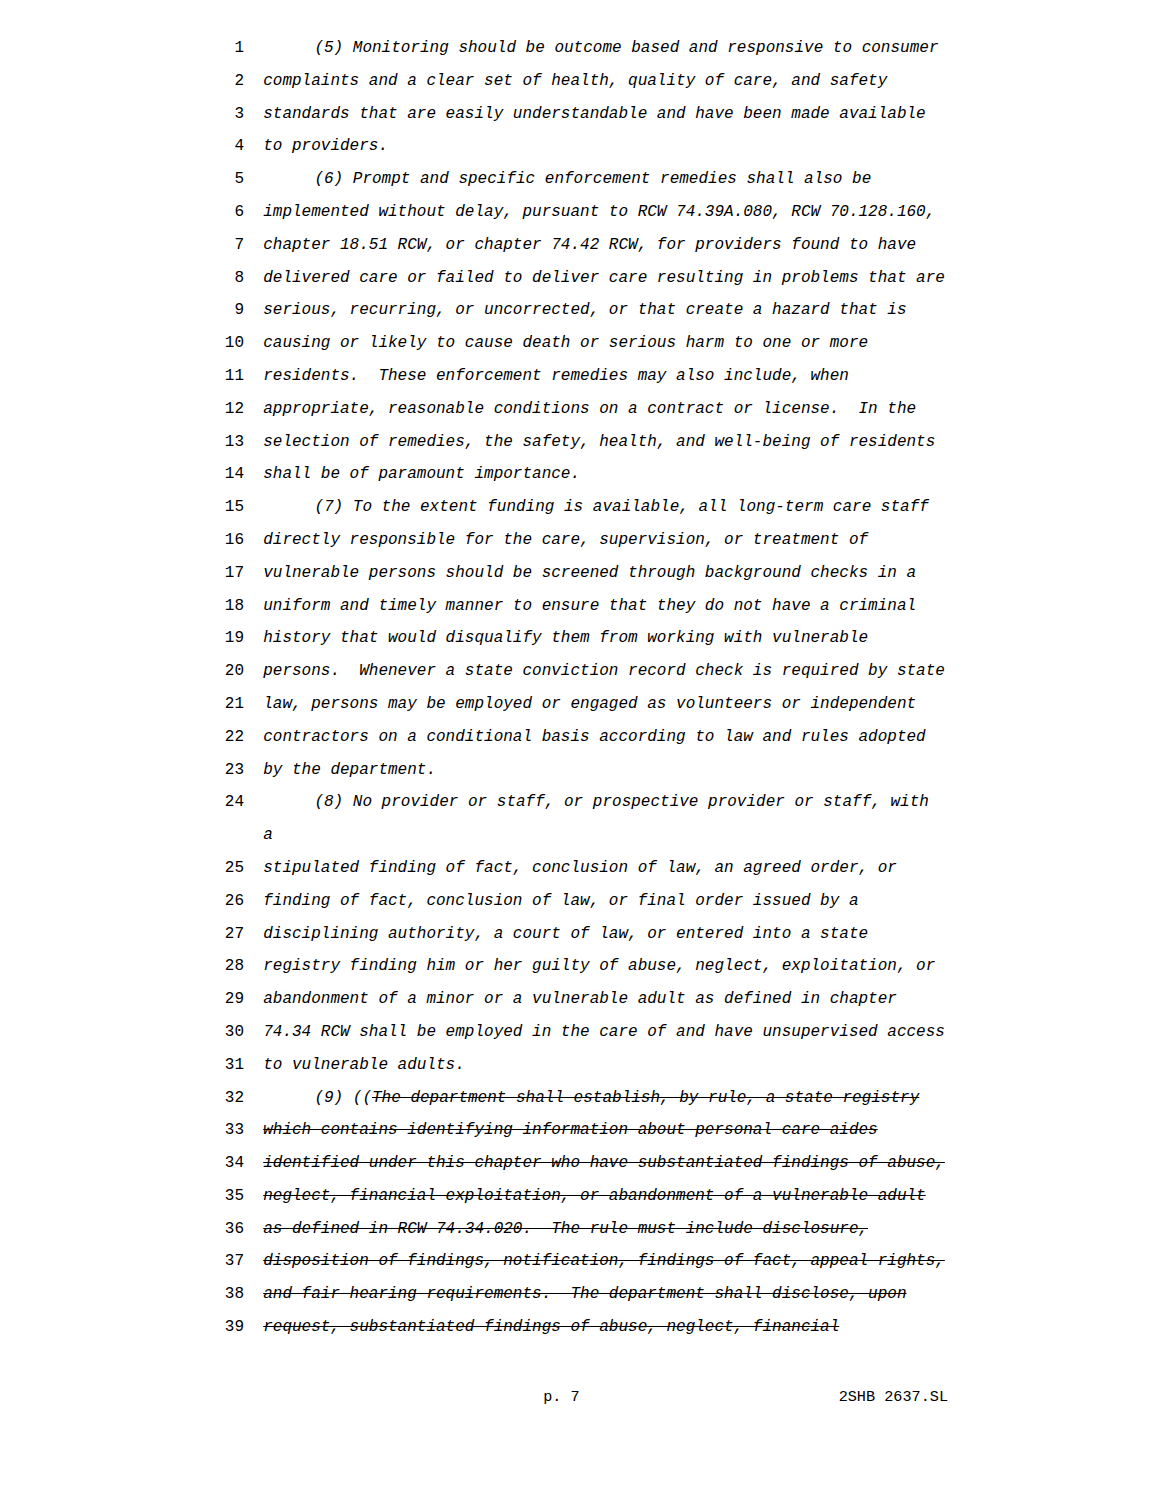(5) Monitoring should be outcome based and responsive to consumer
complaints and a clear set of health, quality of care, and safety
standards that are easily understandable and have been made available
to providers.
(6) Prompt and specific enforcement remedies shall also be
implemented without delay, pursuant to RCW 74.39A.080, RCW 70.128.160,
chapter 18.51 RCW, or chapter 74.42 RCW, for providers found to have
delivered care or failed to deliver care resulting in problems that are
serious, recurring, or uncorrected, or that create a hazard that is
causing or likely to cause death or serious harm to one or more
residents. These enforcement remedies may also include, when
appropriate, reasonable conditions on a contract or license. In the
selection of remedies, the safety, health, and well-being of residents
shall be of paramount importance.
(7) To the extent funding is available, all long-term care staff
directly responsible for the care, supervision, or treatment of
vulnerable persons should be screened through background checks in a
uniform and timely manner to ensure that they do not have a criminal
history that would disqualify them from working with vulnerable
persons. Whenever a state conviction record check is required by state
law, persons may be employed or engaged as volunteers or independent
contractors on a conditional basis according to law and rules adopted
by the department.
(8) No provider or staff, or prospective provider or staff, with a
stipulated finding of fact, conclusion of law, an agreed order, or
finding of fact, conclusion of law, or final order issued by a
disciplining authority, a court of law, or entered into a state
registry finding him or her guilty of abuse, neglect, exploitation, or
abandonment of a minor or a vulnerable adult as defined in chapter
74.34 RCW shall be employed in the care of and have unsupervised access
to vulnerable adults.
(9) ((The department shall establish, by rule, a state registry
which contains identifying information about personal care aides
identified under this chapter who have substantiated findings of abuse,
neglect, financial exploitation, or abandonment of a vulnerable adult
as defined in RCW 74.34.020. The rule must include disclosure,
disposition of findings, notification, findings of fact, appeal rights,
and fair hearing requirements. The department shall disclose, upon
request, substantiated findings of abuse, neglect, financial
p. 7 2SHB 2637.SL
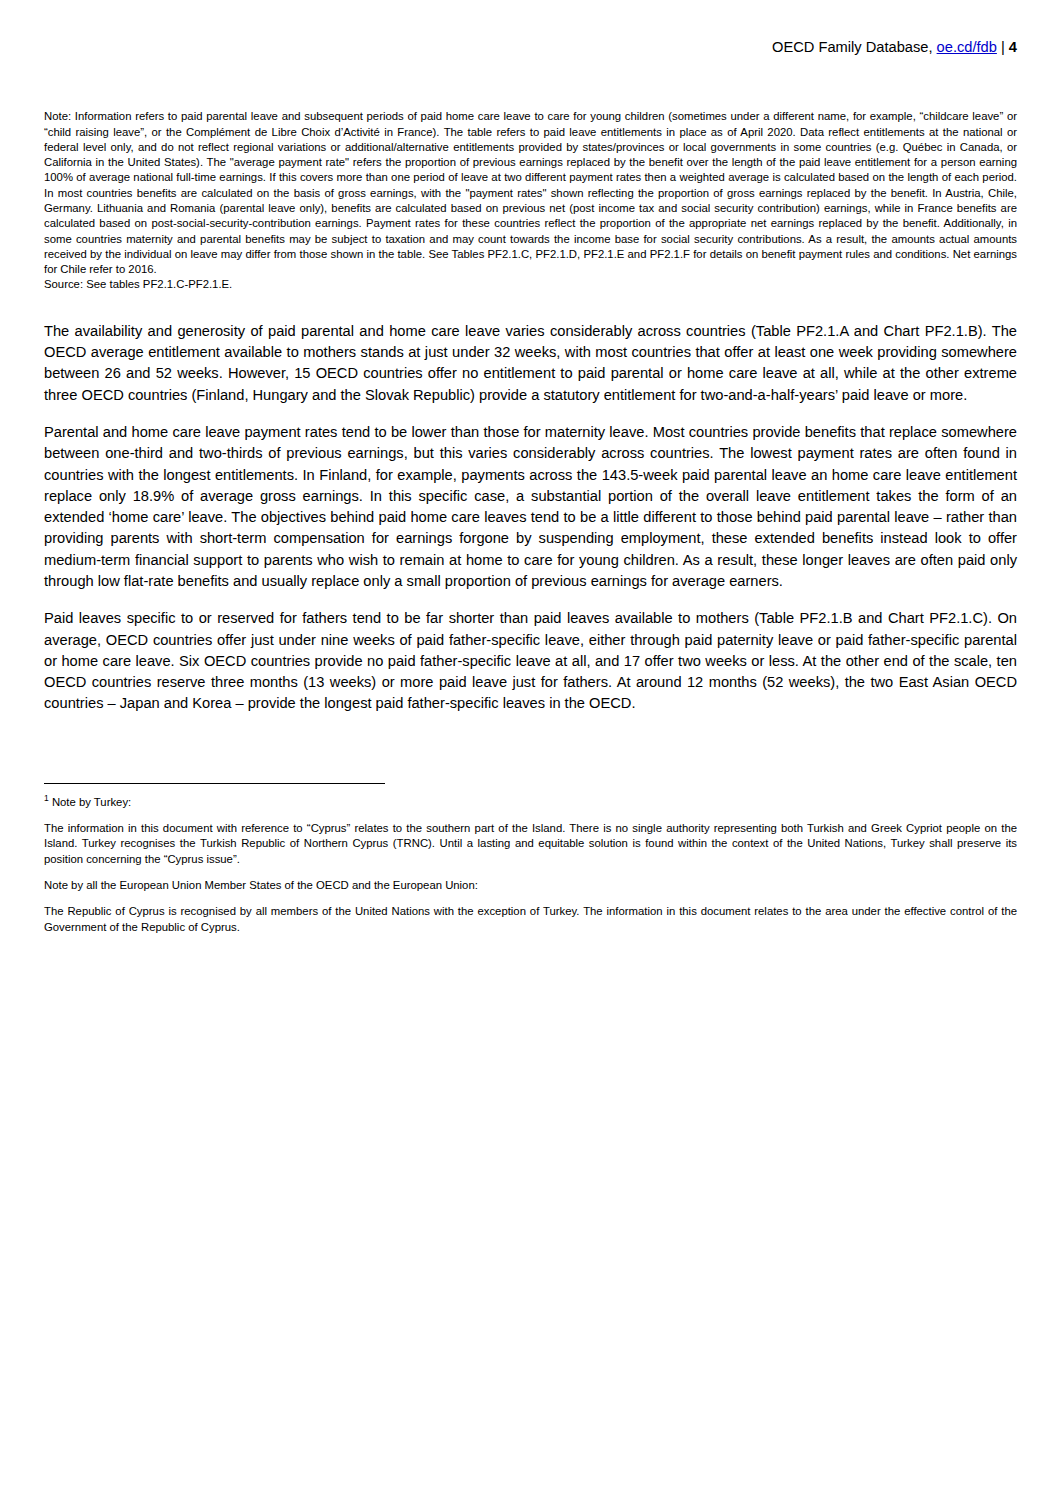OECD Family Database, oe.cd/fdb | 4
Note: Information refers to paid parental leave and subsequent periods of paid home care leave to care for young children (sometimes under a different name, for example, “childcare leave” or “child raising leave”, or the Complément de Libre Choix d’Activité in France). The table refers to paid leave entitlements in place as of April 2020. Data reflect entitlements at the national or federal level only, and do not reflect regional variations or additional/alternative entitlements provided by states/provinces or local governments in some countries (e.g. Québec in Canada, or California in the United States). The "average payment rate" refers the proportion of previous earnings replaced by the benefit over the length of the paid leave entitlement for a person earning 100% of average national full-time earnings. If this covers more than one period of leave at two different payment rates then a weighted average is calculated based on the length of each period. In most countries benefits are calculated on the basis of gross earnings, with the "payment rates" shown reflecting the proportion of gross earnings replaced by the benefit. In Austria, Chile, Germany. Lithuania and Romania (parental leave only), benefits are calculated based on previous net (post income tax and social security contribution) earnings, while in France benefits are calculated based on post-social-security-contribution earnings. Payment rates for these countries reflect the proportion of the appropriate net earnings replaced by the benefit. Additionally, in some countries maternity and parental benefits may be subject to taxation and may count towards the income base for social security contributions. As a result, the amounts actual amounts received by the individual on leave may differ from those shown in the table. See Tables PF2.1.C, PF2.1.D, PF2.1.E and PF2.1.F for details on benefit payment rules and conditions. Net earnings for Chile refer to 2016.
Source: See tables PF2.1.C-PF2.1.E.
The availability and generosity of paid parental and home care leave varies considerably across countries (Table PF2.1.A and Chart PF2.1.B). The OECD average entitlement available to mothers stands at just under 32 weeks, with most countries that offer at least one week providing somewhere between 26 and 52 weeks. However, 15 OECD countries offer no entitlement to paid parental or home care leave at all, while at the other extreme three OECD countries (Finland, Hungary and the Slovak Republic) provide a statutory entitlement for two-and-a-half-years’ paid leave or more.
Parental and home care leave payment rates tend to be lower than those for maternity leave. Most countries provide benefits that replace somewhere between one-third and two-thirds of previous earnings, but this varies considerably across countries. The lowest payment rates are often found in countries with the longest entitlements. In Finland, for example, payments across the 143.5-week paid parental leave an home care leave entitlement replace only 18.9% of average gross earnings. In this specific case, a substantial portion of the overall leave entitlement takes the form of an extended ‘home care’ leave. The objectives behind paid home care leaves tend to be a little different to those behind paid parental leave – rather than providing parents with short-term compensation for earnings forgone by suspending employment, these extended benefits instead look to offer medium-term financial support to parents who wish to remain at home to care for young children. As a result, these longer leaves are often paid only through low flat-rate benefits and usually replace only a small proportion of previous earnings for average earners.
Paid leaves specific to or reserved for fathers tend to be far shorter than paid leaves available to mothers (Table PF2.1.B and Chart PF2.1.C). On average, OECD countries offer just under nine weeks of paid father-specific leave, either through paid paternity leave or paid father-specific parental or home care leave. Six OECD countries provide no paid father-specific leave at all, and 17 offer two weeks or less. At the other end of the scale, ten OECD countries reserve three months (13 weeks) or more paid leave just for fathers. At around 12 months (52 weeks), the two East Asian OECD countries – Japan and Korea – provide the longest paid father-specific leaves in the OECD.
1 Note by Turkey:
The information in this document with reference to “Cyprus” relates to the southern part of the Island. There is no single authority representing both Turkish and Greek Cypriot people on the Island. Turkey recognises the Turkish Republic of Northern Cyprus (TRNC). Until a lasting and equitable solution is found within the context of the United Nations, Turkey shall preserve its position concerning the “Cyprus issue”.
Note by all the European Union Member States of the OECD and the European Union:
The Republic of Cyprus is recognised by all members of the United Nations with the exception of Turkey. The information in this document relates to the area under the effective control of the Government of the Republic of Cyprus.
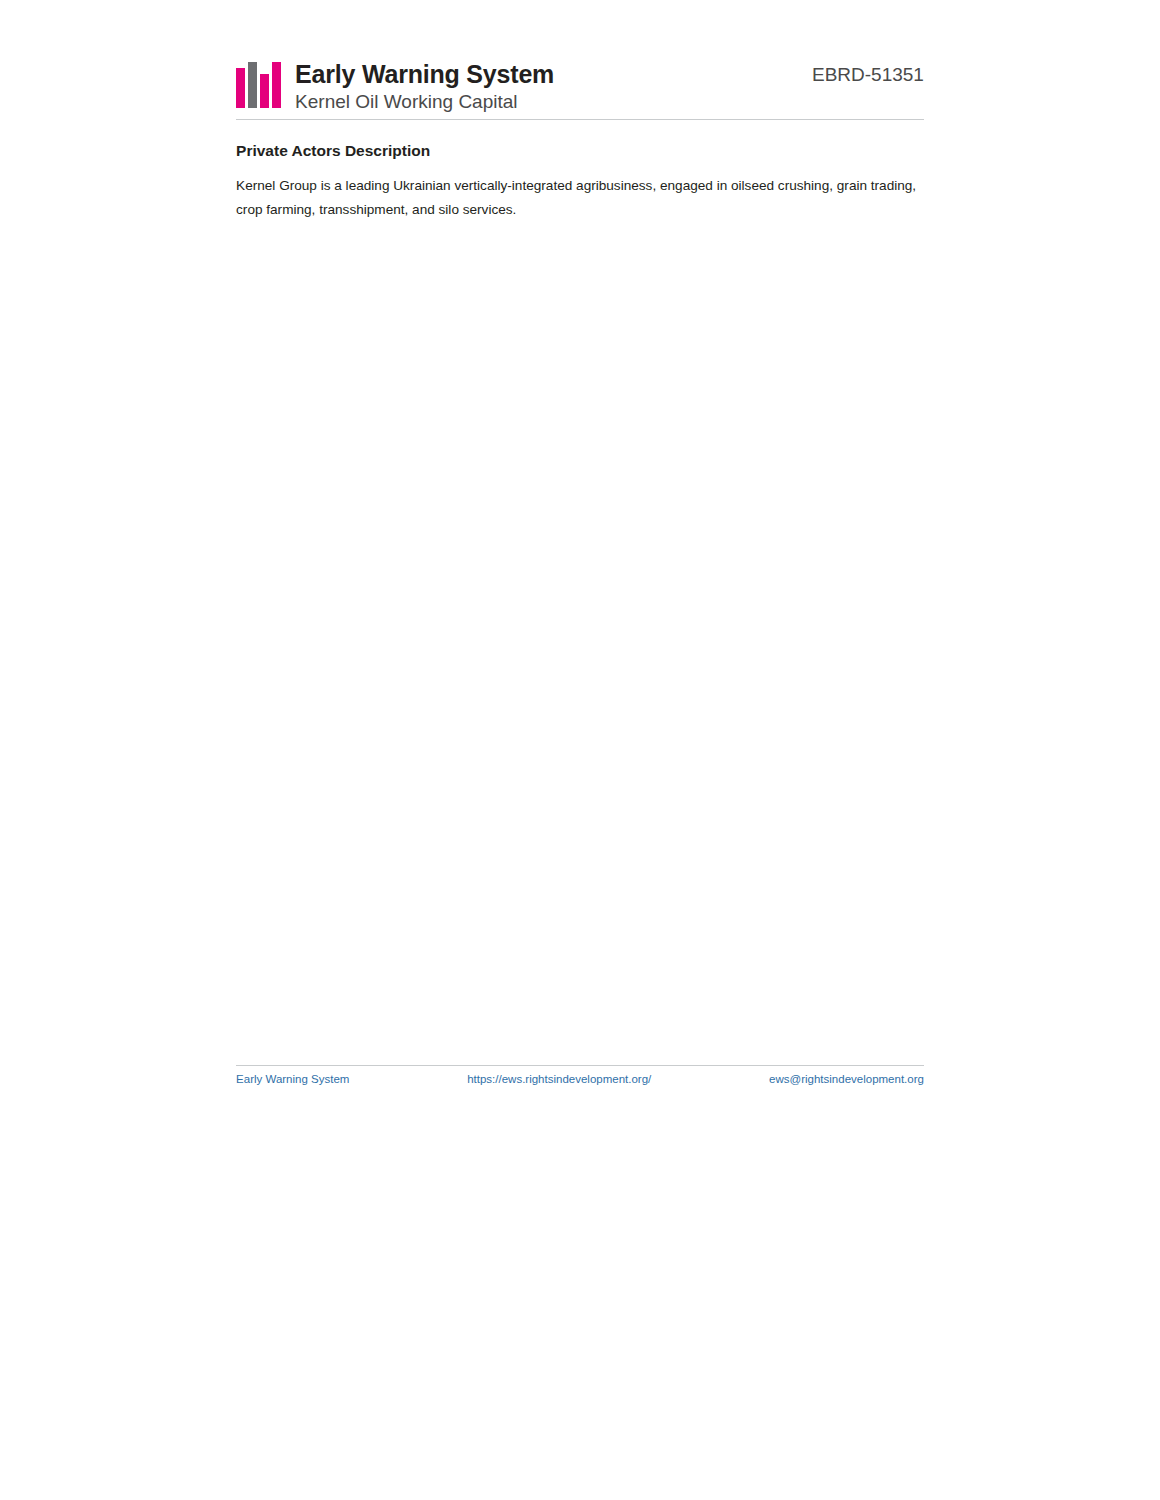Early Warning System
Kernel Oil Working Capital
EBRD-51351
Private Actors Description
Kernel Group is a leading Ukrainian vertically-integrated agribusiness, engaged in oilseed crushing, grain trading, crop farming, transshipment, and silo services.
Early Warning System https://ews.rightsindevelopment.org/ ews@rightsindevelopment.org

__Activity__
Exact copies of all the entries are needed; output them without the pictures.

__Solution to the problem__
(5) Monitoring should be outcome based and responsive to consumer
complaints and a clear set of health, quality of care, and safety
standards that are easily understandable and have been made available
to providers.
(6) Prompt and specific enforcement remedies shall also be
implemented without delay, pursuant to RCW 74.39A.080, RCW 70.128.160,
chapter 18.51 RCW, or chapter 74.42 RCW, for providers found to have
delivered care or failed to deliver care resulting in problems that are
serious, recurring, or uncorrected, or that create a hazard that is
causing or likely to cause death or serious harm to one or more
residents. These enforcement remedies may also include, when
appropriate, reasonable conditions on a contract or license. In the
selection of remedies, the safety, health, and well-being of residents
shall be of paramount importance.
(7) To the extent funding is available, all long-term care staff
directly responsible for the care, supervision, or treatment of
vulnerable persons should be screened through background checks in a
uniform and timely manner to ensure that they do not have a criminal
history that would disqualify them from working with vulnerable
persons. Whenever a state conviction record check is required by state
law, persons may be employed or engaged as volunteers or independent
contractors on a conditional basis according to law and rules adopted
by the department.
(8) No provider or staff, or prospective provider or staff, with a
stipulated finding of fact, conclusion of law, an agreed order, or
finding of fact, conclusion of law, or final order issued by a
disciplining authority, a court of law, or entered into a state
registry finding him or her guilty of abuse, neglect, exploitation, or
abandonment of a minor or a vulnerable adult as defined in chapter
74.34 RCW shall be employed in the care of and have unsupervised access
to vulnerable adults.
(9) ((The department shall establish, by rule, a state registry
which contains identifying information about personal care aides
identified under this chapter who have substantiated findings of abuse,
neglect, financial exploitation, or abandonment of a vulnerable adult
as defined in RCW 74.34.020. The rule must include disclosure,
disposition of findings, notification, findings of fact, appeal rights,
and fair hearing requirements. The department shall disclose, upon
request, substantiated findings of abuse, neglect, financial
p. 7 2SHB 2637.SL
OECD Family Database, oe.cd/fdb | 4
Note: Information refers to paid parental leave and subsequent periods of paid home care leave to care for young children (sometimes under a different name, for example, “childcare leave” or “child raising leave”, or the Complément de Libre Choix d’Activité in France). The table refers to paid leave entitlements in place as of April 2020. Data reflect entitlements at the national or federal level only, and do not reflect regional variations or additional/alternative entitlements provided by states/provinces or local governments in some countries (e.g. Québec in Canada, or California in the United States). The "average payment rate" refers the proportion of previous earnings replaced by the benefit over the length of the paid leave entitlement for a person earning 100% of average national full-time earnings. If this covers more than one period of leave at two different payment rates then a weighted average is calculated based on the length of each period. In most countries benefits are calculated on the basis of gross earnings, with the "payment rates" shown reflecting the proportion of gross earnings replaced by the benefit. In Austria, Chile, Germany. Lithuania and Romania (parental leave only), benefits are calculated based on previous net (post income tax and social security contribution) earnings, while in France benefits are calculated based on post-social-security-contribution earnings. Payment rates for these countries reflect the proportion of the appropriate net earnings replaced by the benefit. Additionally, in some countries maternity and parental benefits may be subject to taxation and may count towards the income base for social security contributions. As a result, the amounts actual amounts received by the individual on leave may differ from those shown in the table. See Tables PF2.1.C, PF2.1.D, PF2.1.E and PF2.1.F for details on benefit payment rules and conditions. Net earnings for Chile refer to 2016.
Source: See tables PF2.1.C-PF2.1.E.
The availability and generosity of paid parental and home care leave varies considerably across countries (Table PF2.1.A and Chart PF2.1.B). The OECD average entitlement available to mothers stands at just under 32 weeks, with most countries that offer at least one week providing somewhere between 26 and 52 weeks. However, 15 OECD countries offer no entitlement to paid parental or home care leave at all, while at the other extreme three OECD countries (Finland, Hungary and the Slovak Republic) provide a statutory entitlement for two-and-a-half-years’ paid leave or more.
Parental and home care leave payment rates tend to be lower than those for maternity leave. Most countries provide benefits that replace somewhere between one-third and two-thirds of previous earnings, but this varies considerably across countries. The lowest payment rates are often found in countries with the longest entitlements. In Finland, for example, payments across the 143.5-week paid parental leave an home care leave entitlement replace only 18.9% of average gross earnings. In this specific case, a substantial portion of the overall leave entitlement takes the form of an extended ‘home care’ leave. The objectives behind paid home care leaves tend to be a little different to those behind paid parental leave – rather than providing parents with short-term compensation for earnings forgone by suspending employment, these extended benefits instead look to offer medium-term financial support to parents who wish to remain at home to care for young children. As a result, these longer leaves are often paid only through low flat-rate benefits and usually replace only a small proportion of previous earnings for average earners.
Paid leaves specific to or reserved for fathers tend to be far shorter than paid leaves available to mothers (Table PF2.1.B and Chart PF2.1.C). On average, OECD countries offer just under nine weeks of paid father-specific leave, either through paid paternity leave or paid father-specific parental or home care leave. Six OECD countries provide no paid father-specific leave at all, and 17 offer two weeks or less. At the other end of the scale, ten OECD countries reserve three months (13 weeks) or more paid leave just for fathers. At around 12 months (52 weeks), the two East Asian OECD countries – Japan and Korea – provide the longest paid father-specific leaves in the OECD.
1 Note by Turkey:
The information in this document with reference to “Cyprus” relates to the southern part of the Island. There is no single authority representing both Turkish and Greek Cypriot people on the Island. Turkey recognises the Turkish Republic of Northern Cyprus (TRNC). Until a lasting and equitable solution is found within the context of the United Nations, Turkey shall preserve its position concerning the “Cyprus issue”.
Note by all the European Union Member States of the OECD and the European Union:
The Republic of Cyprus is recognised by all members of the United Nations with the exception of Turkey. The information in this document relates to the area under the effective control of the Government of the Republic of Cyprus.
Early Warning System
Kernel Oil Working Capital
EBRD-51351
Private Actors Description
Kernel Group is a leading Ukrainian vertically-integrated agribusiness, engaged in oilseed crushing, grain trading, crop farming, transshipment, and silo services.
Early Warning System https://ews.rightsindevelopment.org/ ews@rightsindevelopment.org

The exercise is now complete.